Per contrasto un samaritano, un eretico che legge una Torah non proprio uguale a quella di Gerusalemme, uno di cui si parlava come noi spesso parliamo di etnie o categorie di persone, con disprezzo e supponenza; un colpito, un ferito nell'anima e nella dignità, si ferma e soccorre. Il lettore capisce che forse non legge le cose esatte, ma quello che legge lo legge bene. Davanti al ferito, come davanti alla Torah, si ferma, per quel ferito come per la Torah, mette in gioco quello che ha, privilegi (la cavalcatura) e mezzi (denari). Tutto questo, il modo giusto per leggere è sintetizzato in una parola sola: compassione.
Questa è una parabola che chiede a chi la legge di immedesimarsi, di prendere parte, di collocarsi in qualcuno degli attori. Non è un racconto che serve a denunciare i comportamenti degli altri, ma per consentirci di rispondere alle due domande: che cosa leggi e come lo leggi.

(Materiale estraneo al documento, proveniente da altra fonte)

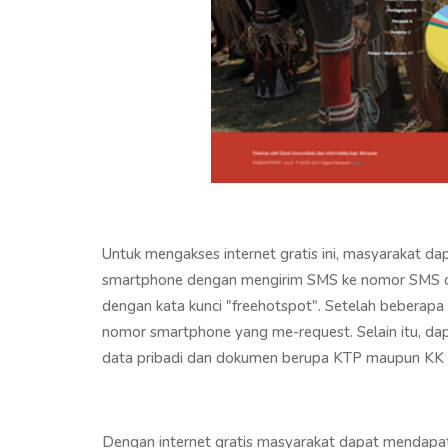
Untuk mengakses internet gratis ini, masyarakat 
smartphone dengan mengirim SMS ke nomor SMS ce
dengan kata kunci "freehotspot". Setelah beberapa
nomor smartphone yang me-request. Selain itu, da
data pribadi dan dokumen berupa KTP maupun KK 
Dengan internet gratis masyarakat dapat mendapatk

Se leggiamo bene, lo possiamo sapere solo da una spia, quella della compassione. Chi si trova a passare oltre le ferite degli altri, che non trova come argomento decisivo la condizione di chi si trova a terra, mezzo morto, forse non fa male a chiedersi qualcosa sul suo modo di leggere il Vangelo.
Se leggiamo nel modo giusto il Vangelo, non possiamo pensare che, mentre lo leggiamo, non vediamo quello che accade intorno a noi e andiamo avanti. Il Vangelo si legge non una pagina dietro l'altra, ma fermandosi spesso, perché nessuno deve restare per strada, perché si ha compassione. Il samaritano poteva anche non fermarsi a causa delle sue stesse ferite, ma non lo fa.